The Reserve Bank of India has raised repo rate to control rising inflation. Due to rising pressure banks have started considering hiking the lending rates as well as depositing rates. Though, United Bank of India (UBI) in view of rising pressure in the net interest margins still have not made up its mind to hike the lending rates at the moment but might review its decision if the apex bank further increases the CRR.
"It is increasingly becoming difficult to maintain the interest rate structure, considering the immense pressure in the NIM. As of now we can adjust the price as most of the lending rates are below the PLR (Prime Lending Rates), however question remains for how long we would be able to sustain with this," said PK Gupta, Chairman and Managing Director, UBI.
The CMD also stated that the bank’s credit off take has been slower as compared to the March, 2008 levels.
"There has been a decline in the credit off take compared to the last quarter," he said.
"Logically speaking, there would be a slow down in the credit off takes on the account of the higher interest rates," he added.
According to the sources closely related to the development of the bank stated that bank has gained particularly in the corporate advances and home and auto loan segments.

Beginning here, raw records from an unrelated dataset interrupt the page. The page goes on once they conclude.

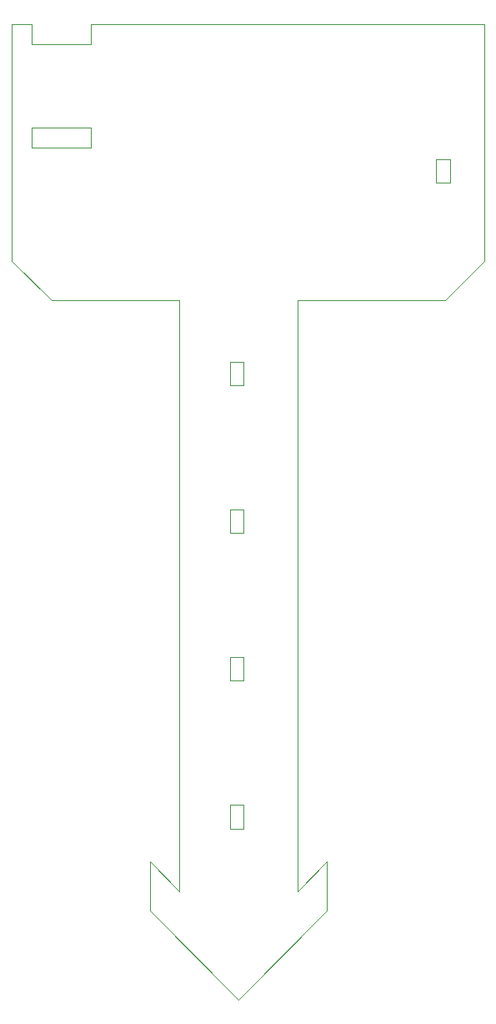
<source format=gm1>
G04 #@! TF.GenerationSoftware,KiCad,Pcbnew,(5.0.2)-1*
G04 #@! TF.CreationDate,2020-07-12T04:03:39+02:00*
G04 #@! TF.ProjectId,TempSpike,54656d70-5370-4696-9b65-2e6b69636164,rev?*
G04 #@! TF.SameCoordinates,Original*
G04 #@! TF.FileFunction,Profile,NP*
%FSLAX46Y46*%
G04 Gerber Fmt 4.6, Leading zero omitted, Abs format (unit mm)*
G04 Created by KiCad (PCBNEW (5.0.2)-1) date 2020/07/12 04:03:39*
%MOMM*%
%LPD*%
G01*
G04 APERTURE LIST*
%ADD10C,0.020000*%
G04 #@! TA.AperFunction,NonConductor*
%ADD11C,0.020000*%
G04 #@! TD*
G04 APERTURE END LIST*
D10*
X134000000Y-66000000D02*
X130000000Y-62000000D01*
X147000000Y-66000000D02*
X134000000Y-66000000D01*
X174000000Y-66000000D02*
X178000000Y-62000000D01*
X159000000Y-66000000D02*
X174000000Y-66000000D01*
X178000000Y-38000000D02*
X178000000Y-62000000D01*
X130000000Y-38000000D02*
X130000000Y-62000000D01*
X132000000Y-38000000D02*
X130000000Y-38000000D01*
X138000000Y-38000000D02*
X178000000Y-38000000D01*
X138000000Y-40000000D02*
X138000000Y-38000000D01*
X132000000Y-40000000D02*
X138000000Y-40000000D01*
X132000000Y-38000000D02*
X132000000Y-40000000D01*
X138000000Y-48500000D02*
X138000000Y-50500000D01*
X132000000Y-50500000D02*
X132000000Y-48500000D01*
X132000000Y-48500000D02*
X138000000Y-48500000D01*
X138000000Y-50500000D02*
X132000000Y-50500000D01*
X159000000Y-126000000D02*
X159000000Y-66000000D01*
X162000000Y-123000000D02*
X159000000Y-126000000D01*
X162000000Y-128000000D02*
X162000000Y-123000000D01*
X153000000Y-137000000D02*
X162000000Y-128000000D01*
X144000000Y-128000000D02*
X153000000Y-137000000D01*
X144000000Y-123000000D02*
X144000000Y-128000000D01*
X147000000Y-126000000D02*
X144000000Y-123000000D01*
X147000000Y-66000000D02*
X147000000Y-126000000D01*
D11*
G04 #@! TO.C,U5*
X153540000Y-119640000D02*
X152140000Y-119640000D01*
X152140000Y-119640000D02*
X152140000Y-117240000D01*
X152140000Y-117240000D02*
X153540000Y-117240000D01*
X153540000Y-117240000D02*
X153540000Y-119640000D01*
G04 #@! TO.C,U6*
X174476960Y-54048000D02*
X173076960Y-54048000D01*
X173076960Y-54048000D02*
X173076960Y-51648000D01*
X173076960Y-51648000D02*
X174476960Y-51648000D01*
X174476960Y-51648000D02*
X174476960Y-54048000D01*
G04 #@! TO.C,U7*
X153550000Y-87240000D02*
X153550000Y-89640000D01*
X152150000Y-87240000D02*
X153550000Y-87240000D01*
X152150000Y-89640000D02*
X152150000Y-87240000D01*
X153550000Y-89640000D02*
X152150000Y-89640000D01*
G04 #@! TO.C,U10*
X153544500Y-74640000D02*
X152144500Y-74640000D01*
X152144500Y-74640000D02*
X152144500Y-72240000D01*
X152144500Y-72240000D02*
X153544500Y-72240000D01*
X153544500Y-72240000D02*
X153544500Y-74640000D01*
G04 #@! TO.C,U11*
X153540000Y-102240000D02*
X153540000Y-104640000D01*
X152140000Y-102240000D02*
X153540000Y-102240000D01*
X152140000Y-104640000D02*
X152140000Y-102240000D01*
X153540000Y-104640000D02*
X152140000Y-104640000D01*
G04 #@! TD*
M02*

</source>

"We are experiencing a poor credit growth since March, and the corporate lending has suffered the most during this period," the executive from the bank said.
In the mean time UBI has increased interest rates on domestic term deposits by 25 to 50 basis points.
The new deposits rates for the one year time span has been increased to 8.5 per cent while for the period between two years to three years it will be 8.75 per cent, compared to 8 per cent earlier.